Excerpts from a dataset
+++++

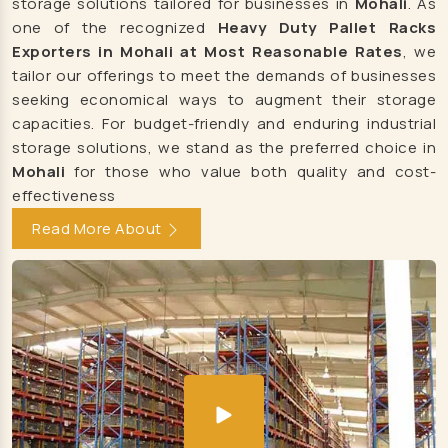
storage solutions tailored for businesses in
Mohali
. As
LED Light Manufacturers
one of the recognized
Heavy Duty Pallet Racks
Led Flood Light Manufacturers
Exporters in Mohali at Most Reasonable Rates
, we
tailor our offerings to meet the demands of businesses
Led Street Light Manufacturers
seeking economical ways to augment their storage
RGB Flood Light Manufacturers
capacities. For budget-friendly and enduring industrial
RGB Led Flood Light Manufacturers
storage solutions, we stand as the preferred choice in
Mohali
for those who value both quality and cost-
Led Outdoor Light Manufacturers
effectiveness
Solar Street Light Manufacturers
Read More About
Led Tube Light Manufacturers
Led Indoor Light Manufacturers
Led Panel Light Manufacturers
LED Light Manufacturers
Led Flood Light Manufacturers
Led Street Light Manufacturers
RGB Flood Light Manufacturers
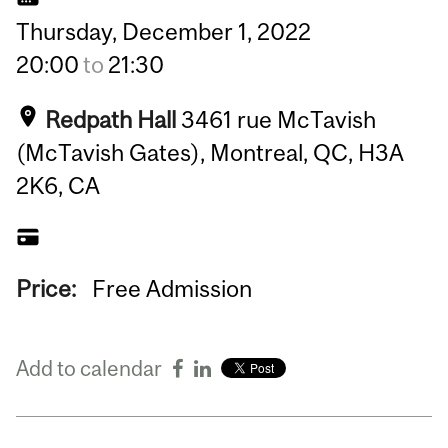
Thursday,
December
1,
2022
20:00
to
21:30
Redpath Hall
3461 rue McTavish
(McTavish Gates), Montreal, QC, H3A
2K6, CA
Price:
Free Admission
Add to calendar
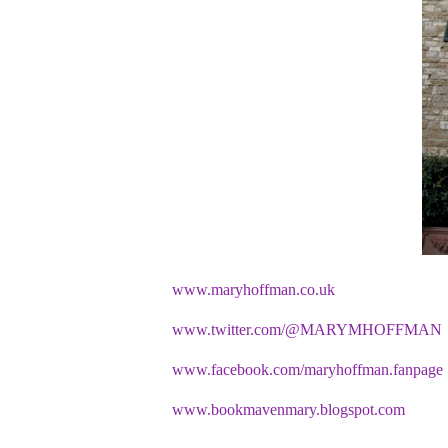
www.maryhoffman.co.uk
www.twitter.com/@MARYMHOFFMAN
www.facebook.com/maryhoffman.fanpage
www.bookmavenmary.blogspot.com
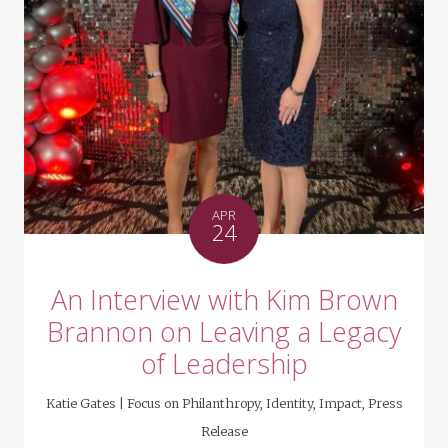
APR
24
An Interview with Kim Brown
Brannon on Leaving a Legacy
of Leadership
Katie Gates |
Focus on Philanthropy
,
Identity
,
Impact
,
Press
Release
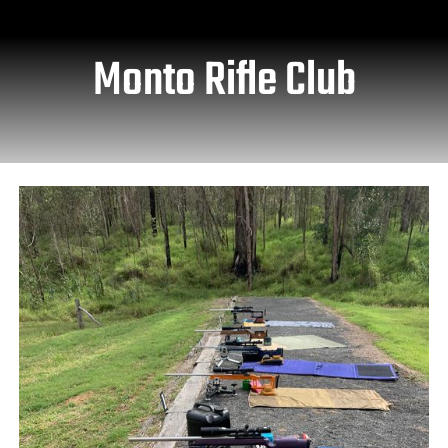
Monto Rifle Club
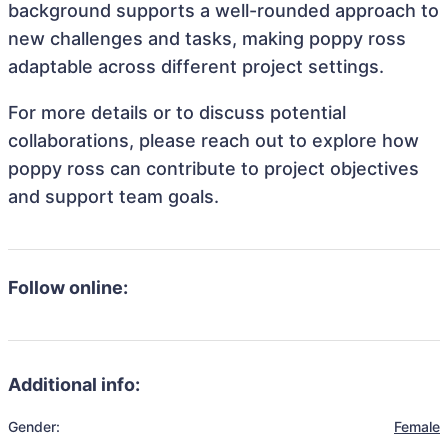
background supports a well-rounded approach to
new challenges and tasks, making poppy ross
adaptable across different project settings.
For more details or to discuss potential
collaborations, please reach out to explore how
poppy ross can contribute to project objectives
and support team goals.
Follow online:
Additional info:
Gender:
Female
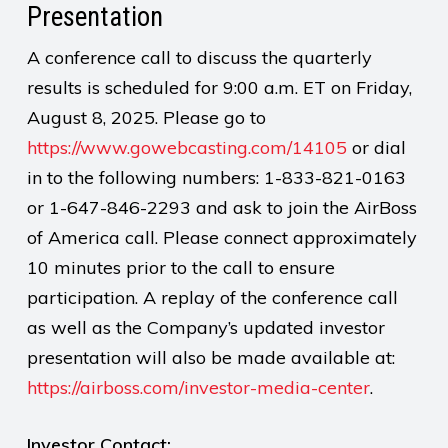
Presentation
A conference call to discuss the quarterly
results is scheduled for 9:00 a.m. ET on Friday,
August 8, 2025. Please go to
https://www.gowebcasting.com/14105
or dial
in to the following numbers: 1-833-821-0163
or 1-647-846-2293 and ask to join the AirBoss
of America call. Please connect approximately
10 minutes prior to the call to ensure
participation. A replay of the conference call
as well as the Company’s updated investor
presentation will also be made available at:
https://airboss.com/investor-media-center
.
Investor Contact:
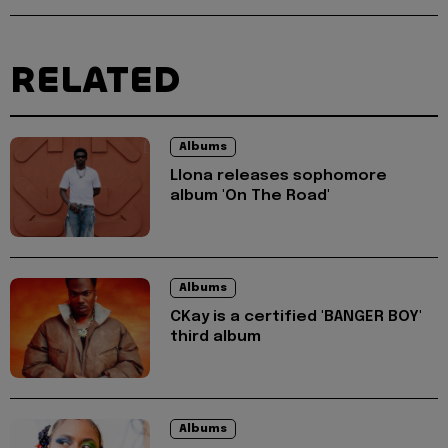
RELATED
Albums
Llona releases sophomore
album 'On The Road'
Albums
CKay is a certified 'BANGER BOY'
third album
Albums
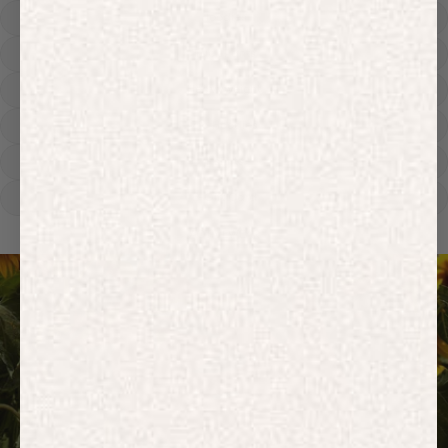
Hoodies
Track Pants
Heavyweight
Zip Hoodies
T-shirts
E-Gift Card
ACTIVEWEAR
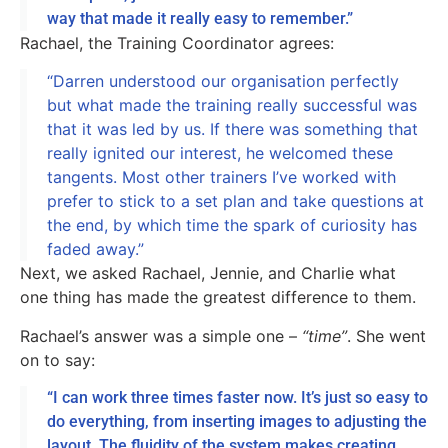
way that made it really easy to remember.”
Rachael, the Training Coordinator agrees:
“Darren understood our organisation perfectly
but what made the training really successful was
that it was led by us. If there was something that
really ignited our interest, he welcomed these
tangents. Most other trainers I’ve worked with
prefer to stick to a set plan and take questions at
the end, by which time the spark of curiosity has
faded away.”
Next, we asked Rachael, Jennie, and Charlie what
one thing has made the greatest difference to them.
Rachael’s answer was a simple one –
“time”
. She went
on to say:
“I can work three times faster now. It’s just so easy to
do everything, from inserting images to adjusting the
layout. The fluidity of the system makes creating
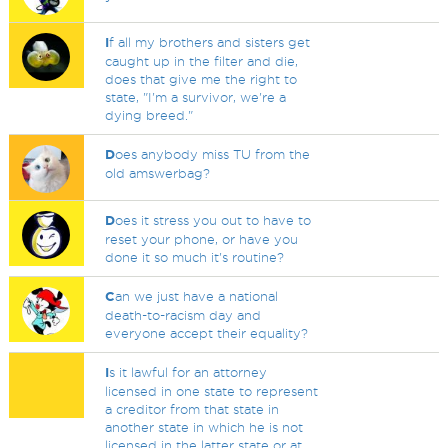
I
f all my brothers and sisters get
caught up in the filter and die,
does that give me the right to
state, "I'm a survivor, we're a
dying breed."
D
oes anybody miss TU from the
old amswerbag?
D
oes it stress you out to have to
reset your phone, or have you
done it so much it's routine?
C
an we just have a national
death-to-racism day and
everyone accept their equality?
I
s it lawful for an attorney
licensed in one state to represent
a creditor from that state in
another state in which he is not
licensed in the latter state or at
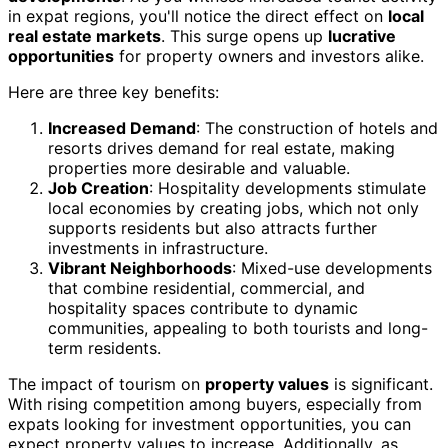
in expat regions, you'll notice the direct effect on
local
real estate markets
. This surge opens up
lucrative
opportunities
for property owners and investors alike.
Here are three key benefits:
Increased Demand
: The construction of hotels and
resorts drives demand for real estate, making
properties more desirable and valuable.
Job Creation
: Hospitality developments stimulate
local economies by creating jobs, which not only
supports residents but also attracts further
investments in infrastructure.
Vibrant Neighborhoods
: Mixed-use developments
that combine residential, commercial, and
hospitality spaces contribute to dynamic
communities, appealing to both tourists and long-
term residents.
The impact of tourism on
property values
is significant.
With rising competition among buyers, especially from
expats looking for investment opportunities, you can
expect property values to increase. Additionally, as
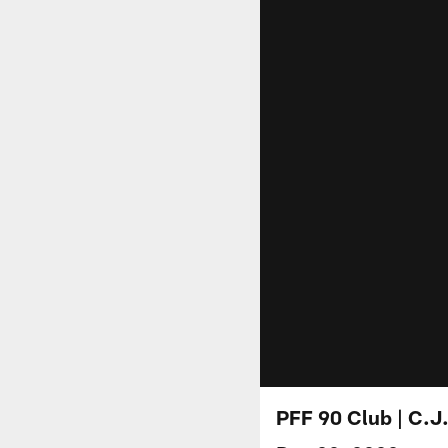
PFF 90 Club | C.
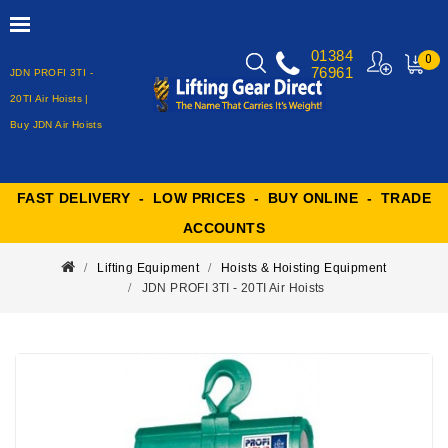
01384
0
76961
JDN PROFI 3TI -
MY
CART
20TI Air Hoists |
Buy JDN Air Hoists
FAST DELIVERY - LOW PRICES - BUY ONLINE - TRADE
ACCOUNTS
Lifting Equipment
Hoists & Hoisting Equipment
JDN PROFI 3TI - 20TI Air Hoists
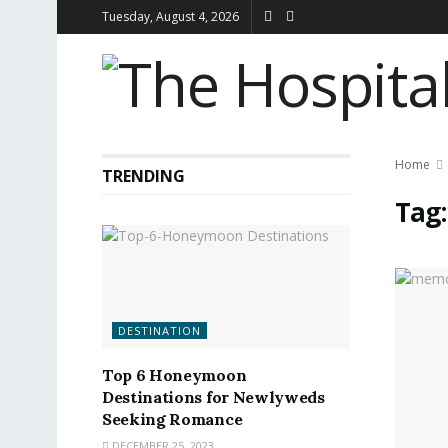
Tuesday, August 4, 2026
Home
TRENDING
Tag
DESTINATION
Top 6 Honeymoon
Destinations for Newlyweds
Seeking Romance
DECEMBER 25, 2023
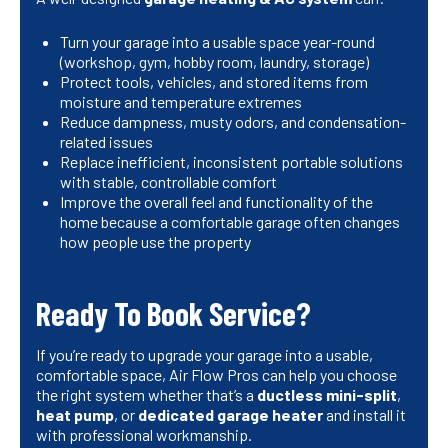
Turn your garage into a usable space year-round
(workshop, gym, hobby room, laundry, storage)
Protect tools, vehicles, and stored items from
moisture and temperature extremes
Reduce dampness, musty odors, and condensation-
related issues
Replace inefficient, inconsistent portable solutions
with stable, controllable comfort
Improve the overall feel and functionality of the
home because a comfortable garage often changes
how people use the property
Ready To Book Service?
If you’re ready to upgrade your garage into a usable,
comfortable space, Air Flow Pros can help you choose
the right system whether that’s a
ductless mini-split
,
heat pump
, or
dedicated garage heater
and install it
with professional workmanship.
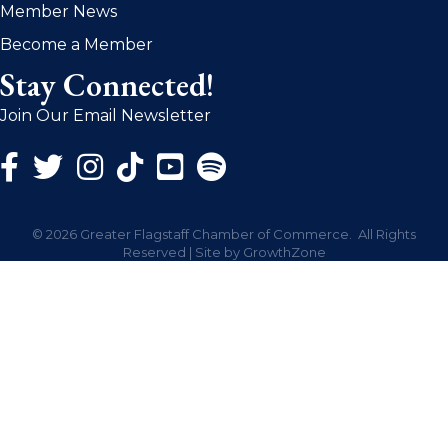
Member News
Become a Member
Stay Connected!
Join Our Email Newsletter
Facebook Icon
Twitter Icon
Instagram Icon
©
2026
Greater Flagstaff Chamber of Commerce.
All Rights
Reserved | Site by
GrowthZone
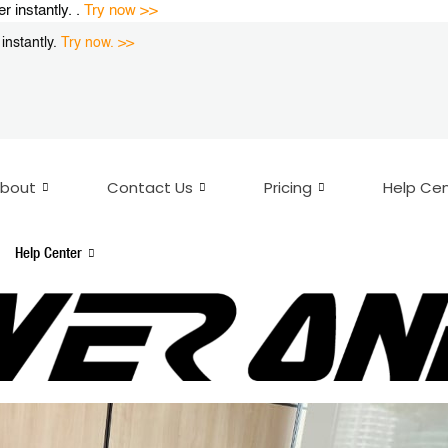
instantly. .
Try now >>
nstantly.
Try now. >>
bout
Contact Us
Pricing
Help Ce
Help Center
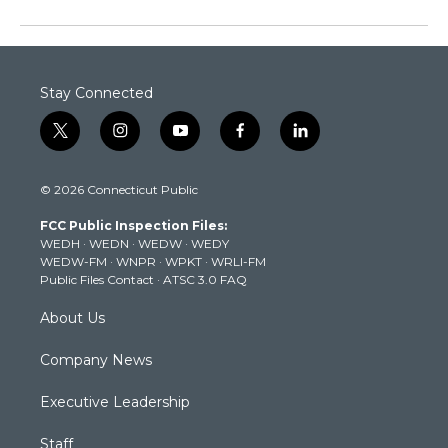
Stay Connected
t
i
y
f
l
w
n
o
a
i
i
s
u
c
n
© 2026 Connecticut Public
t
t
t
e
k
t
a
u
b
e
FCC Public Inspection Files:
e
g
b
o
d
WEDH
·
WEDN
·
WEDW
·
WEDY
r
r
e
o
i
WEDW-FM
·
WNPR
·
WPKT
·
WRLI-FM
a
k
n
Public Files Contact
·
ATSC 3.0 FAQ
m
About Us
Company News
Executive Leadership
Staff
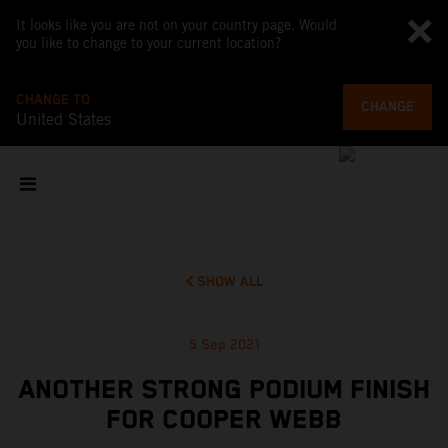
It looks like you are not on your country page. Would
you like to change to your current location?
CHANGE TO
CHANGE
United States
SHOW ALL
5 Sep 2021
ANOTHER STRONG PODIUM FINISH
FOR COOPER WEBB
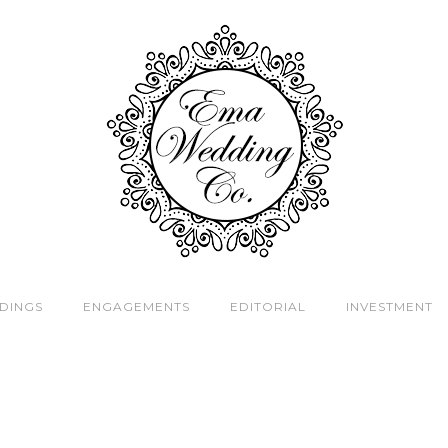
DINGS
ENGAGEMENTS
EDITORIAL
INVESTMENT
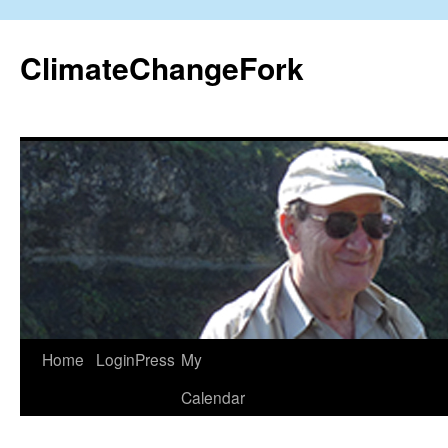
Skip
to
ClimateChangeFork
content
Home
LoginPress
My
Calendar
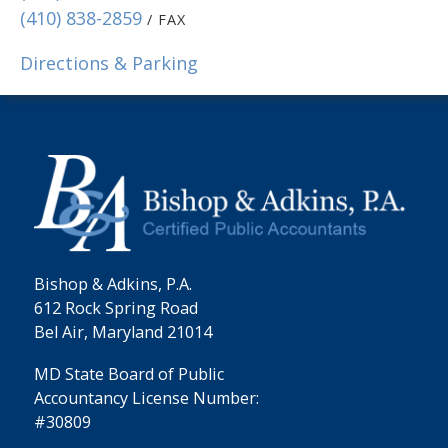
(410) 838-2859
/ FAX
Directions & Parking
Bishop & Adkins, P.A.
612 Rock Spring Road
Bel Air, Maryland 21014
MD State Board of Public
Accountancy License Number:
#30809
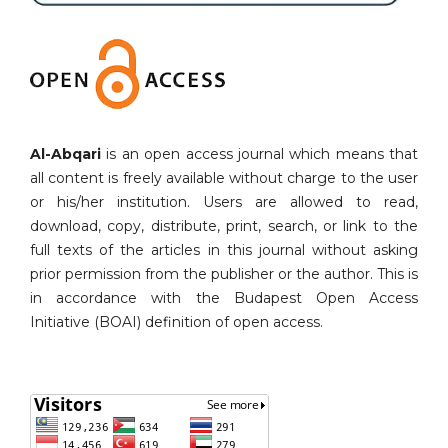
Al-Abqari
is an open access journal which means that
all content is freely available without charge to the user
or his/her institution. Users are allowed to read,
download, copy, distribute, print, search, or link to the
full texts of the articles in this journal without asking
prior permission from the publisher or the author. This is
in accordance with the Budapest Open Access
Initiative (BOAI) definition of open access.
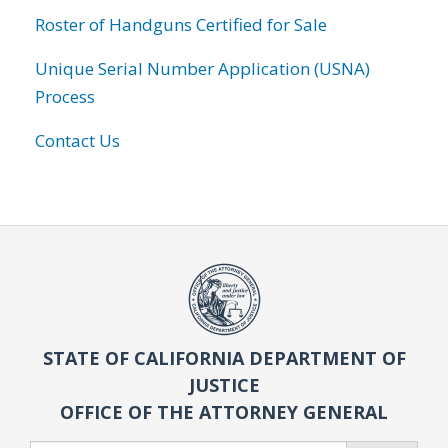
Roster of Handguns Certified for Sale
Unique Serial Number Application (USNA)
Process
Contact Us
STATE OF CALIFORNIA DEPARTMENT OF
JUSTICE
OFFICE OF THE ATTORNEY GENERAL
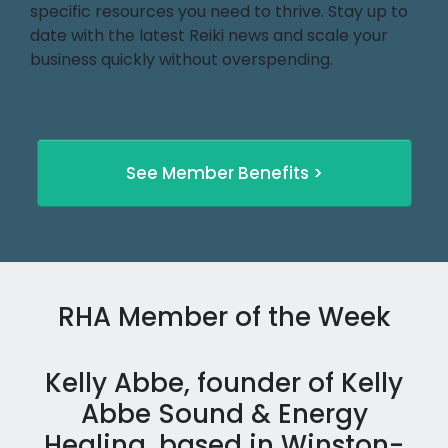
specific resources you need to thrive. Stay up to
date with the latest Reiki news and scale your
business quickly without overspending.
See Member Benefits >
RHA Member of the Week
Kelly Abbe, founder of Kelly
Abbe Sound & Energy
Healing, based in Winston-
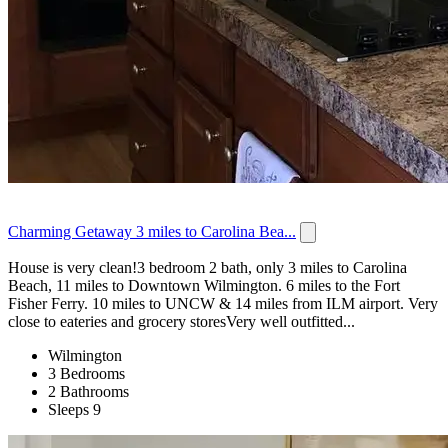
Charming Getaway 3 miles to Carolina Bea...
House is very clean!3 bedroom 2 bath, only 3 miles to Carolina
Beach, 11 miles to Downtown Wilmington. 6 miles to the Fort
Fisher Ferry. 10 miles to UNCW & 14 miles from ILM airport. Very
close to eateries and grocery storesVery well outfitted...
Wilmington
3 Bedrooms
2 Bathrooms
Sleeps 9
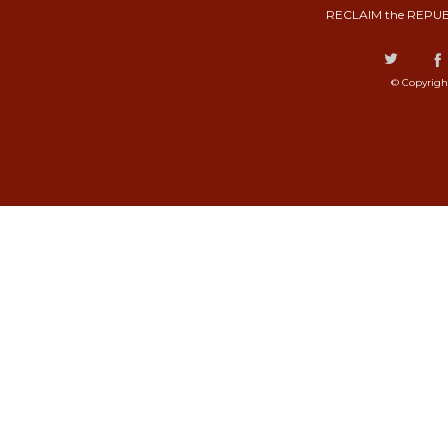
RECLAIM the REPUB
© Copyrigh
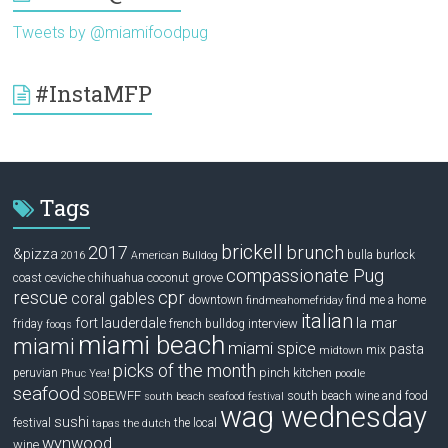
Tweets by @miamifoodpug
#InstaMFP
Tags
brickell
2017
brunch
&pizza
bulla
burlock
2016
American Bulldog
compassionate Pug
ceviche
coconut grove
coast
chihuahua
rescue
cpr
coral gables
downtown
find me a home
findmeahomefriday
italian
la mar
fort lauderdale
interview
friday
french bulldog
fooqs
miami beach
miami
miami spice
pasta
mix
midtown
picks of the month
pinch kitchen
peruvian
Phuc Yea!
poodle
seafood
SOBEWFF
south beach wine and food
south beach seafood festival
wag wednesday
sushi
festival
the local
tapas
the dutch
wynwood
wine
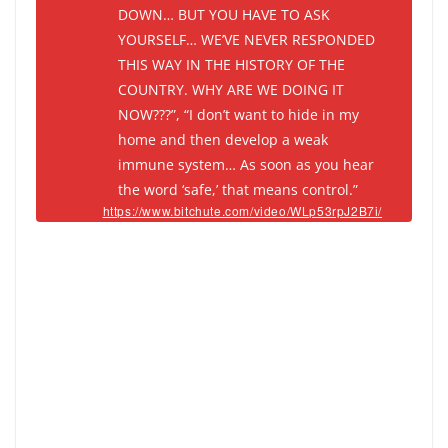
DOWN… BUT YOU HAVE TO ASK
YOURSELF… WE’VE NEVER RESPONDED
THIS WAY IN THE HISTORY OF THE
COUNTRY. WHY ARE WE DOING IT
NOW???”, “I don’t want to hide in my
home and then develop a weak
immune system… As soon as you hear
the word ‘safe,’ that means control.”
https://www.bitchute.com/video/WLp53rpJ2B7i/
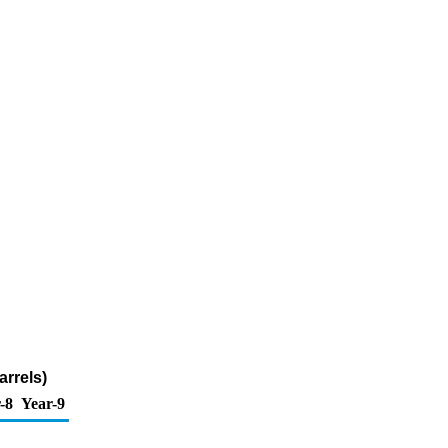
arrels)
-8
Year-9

+++++

ASSIGNED TASK: Show all lines above holding "storage".

WORKED SOLUTION:
storage solutions tailored for businesses in
seeking economical ways to augment their storage
storage solutions, we stand as the preferred choice in
(workshop, gym, hobby room, laundry, storage)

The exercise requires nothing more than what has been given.